## Arahan Tugas 1:
Tentukan apakah setiap pernyataan berikut sesuai dengan teks tentang perjalanan ke Bukit Padar, lalu jawab ya atau tidak disertai kutipan persis dari teks yang menjadi dasarnya. (a) Perjalanan dimulai pada subuh hari Kamis. (b) Ombak tinggi saat kapal mulai berjalan. (c) Kapal bergerak ke arah timur.

Ziarah Alam di Bukit Padar

Sifi Masdi

Saturday, 30-06-2018 | 11:17 am

MDN
Pemandangan di bukit Padar [inakoran.com/save dagun]

Labuan Bajo, Inako

 

“Perjalanan Padar adalah ziarah alam. Ketika manusia akhir hayat maka nafasnya pergi, ketika mendaki Padar, nafas kita berpacu”.

Subuh, Kamis, 28 Juni 2018, suasana Labuan Bajo masih senyap. Burung Peti Konkar (burung cicit yang hidup di alam Manggarai), yang selalu berkicau di tengah keheningan subuh, juga masih tidur.

Kami Merayab ke pelabuhan dan masuk kapal menuju Padar, Labuan Bajo, Manggarai Barat, NTT. Bulan purnama masih terang benderang, kapal mulai hidup mesin dan kami pun duduk tenang.

Begitu kami jalan, ombak hanya riak kecil dan kapal terus melaju. Kami bergerak ke arah barat seakan mengejar purnama sebelum ia masuk menuju horison.

## Data untuk Diproses:

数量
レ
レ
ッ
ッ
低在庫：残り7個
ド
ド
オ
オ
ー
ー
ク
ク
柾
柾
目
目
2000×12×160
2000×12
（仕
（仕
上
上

* * *

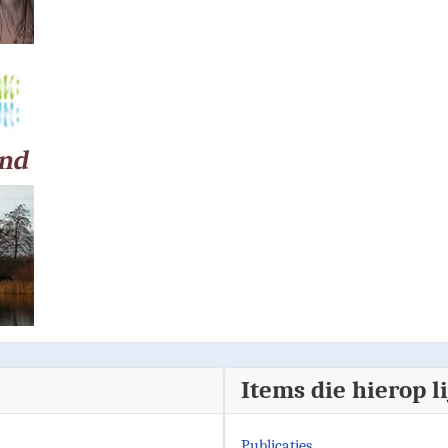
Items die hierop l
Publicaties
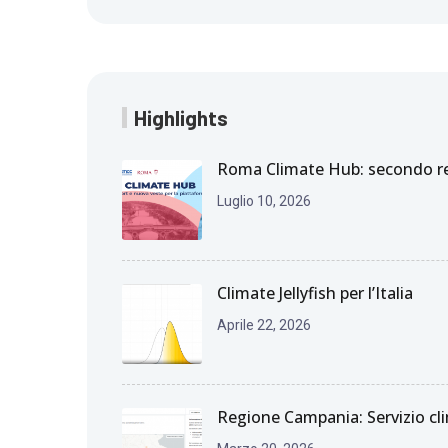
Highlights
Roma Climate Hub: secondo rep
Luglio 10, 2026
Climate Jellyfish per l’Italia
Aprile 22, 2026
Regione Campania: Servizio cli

## Arahan Tugas 2:
Hitung jumlah baris pada data di atas yang memuat string "Climate". Tuliskan angkanya saja.

## Hasil Tugas 1:
(a) Ya: "Subuh, Kamis, 28 Juni 2018, suasana Labuan Bajo masih senyap."
(b) Tidak: "Begitu kami jalan, ombak hanya riak kecil dan kapal terus melaju."
(c) Tidak: "Kami bergerak ke arah barat seakan mengejar purnama sebelum ia masuk menuju horison."

## Hasil Tugas 2:
2